I/O performance: Flash vs HDD's

There are two main ways in which memory is permanently stored: Hard Disks (HDD's) and Flash.

Hard Disk - Cheaper per bytes, but has higher rotational latency and higher seek time.
Flash storage - Higher price per bytes, but has higher throughput and lower seek time.
Rotational latency - is delay to rotate the read/write head over the designated sector.
Seek time - is the time for read head reposition itself to reach appropriate disk location

disk image

We will now compare a Seagate HDD with a Corsair SSD.

Feature Seagate Barracuda (HDD) Corsair Force GT (Flash)
Capacity 2 TB 60 GB
Cache 32 Mib ---
Bytes/sector 512 ---
Contact (start/stops) limit 50,000 ---
Non-recover Read Error Rate 10^-14 ---
Annual Failure Rate 0.32% ---
Average Operating Power 6.8 Watts 2.0 Watts
Operating Shock 70 1000

The HDD also has a 300 Mb/s external transfer rate (rate of transfer to the CPU). However, it has a 95 Mb/s sustained data rate (rate of transfer from disk to disk controller). The sustained data rate is the more important statistic because it is the bottleneck.

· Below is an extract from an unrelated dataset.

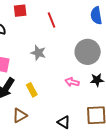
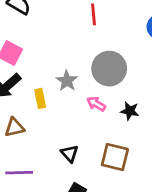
gray circle: (88, 52) -> (109, 69), moved
gray star: (38, 53) -> (67, 81), moved

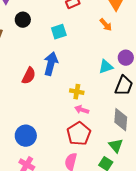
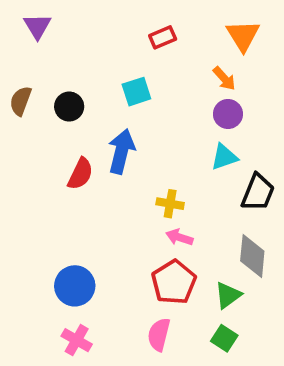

The SSD also has a 300 Mb/s transfer rate limit. It also has a read limit of 280 Mb/s and a write limit of 270 Mb/s.

Downside of Flash:
Solution: Wear Leveling
Wear-Leveling algorithms exist to prolong the life of a flash drive. Wear-leveling works by moving blocks of memory around to even out flash wearing. Details are given below: Flash drives has bad reputation for reliability, since wear leveling is a difficult/unreliable algorithm and implemented poorly in cheap SSD.

Scheduling Revisited

At any point in time, you can have a bunch of read/write requests for one disk. Assume that the time taken to begin servicing a new request is proportional to its distance from the current read head position. How do we decide which requests to serve first? We could use the First-Come-First-Serve algorithm, but our throughput can be improved upon if we try to schedule read/write requests that occur nearby each other in succession. This will reduce the seek time and rotational latency.